*DATASET CONTENT:*
★ ★ ★

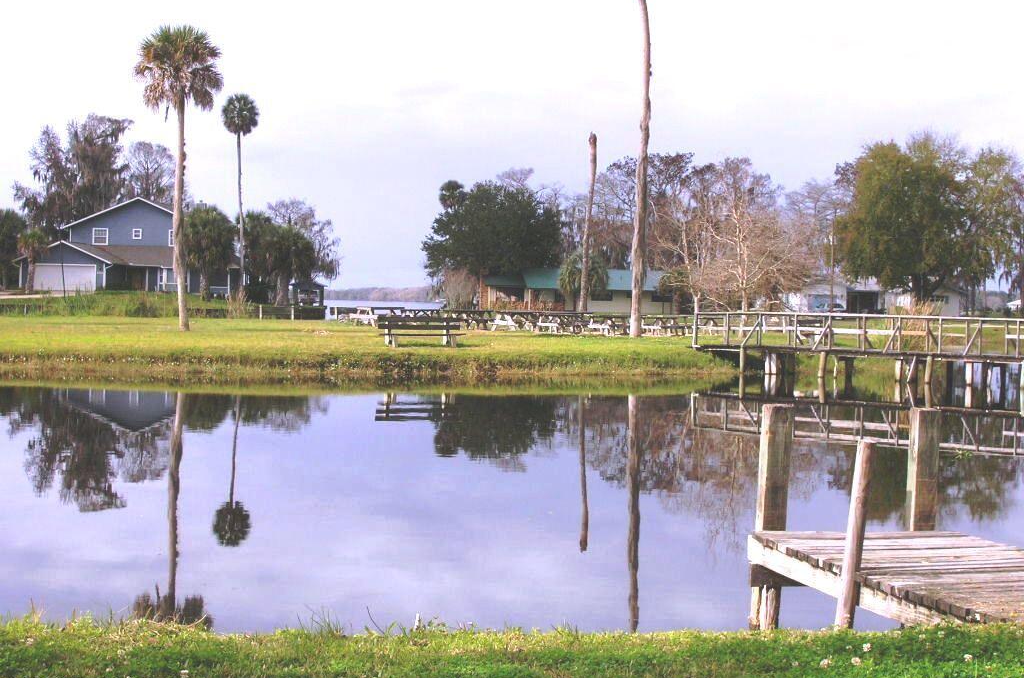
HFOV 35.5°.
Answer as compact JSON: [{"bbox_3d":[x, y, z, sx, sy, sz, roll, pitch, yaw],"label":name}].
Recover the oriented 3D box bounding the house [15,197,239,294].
[{"bbox_3d":[-33.400,-8.380,143.500,18.800,8.310,13.000,1,1,0],"label":"house"}]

★ ★ ★

Locate every line in the material above that contains the string "label", and copy each of those lines in full.

*RESULT BELOW:*
Answer as compact JSON: [{"bbox_3d":[x, y, z, sx, sy, sz, roll, pitch, yaw],"label":name}].
[{"bbox_3d":[-33.400,-8.380,143.500,18.800,8.310,13.000,1,1,0],"label":"house"}]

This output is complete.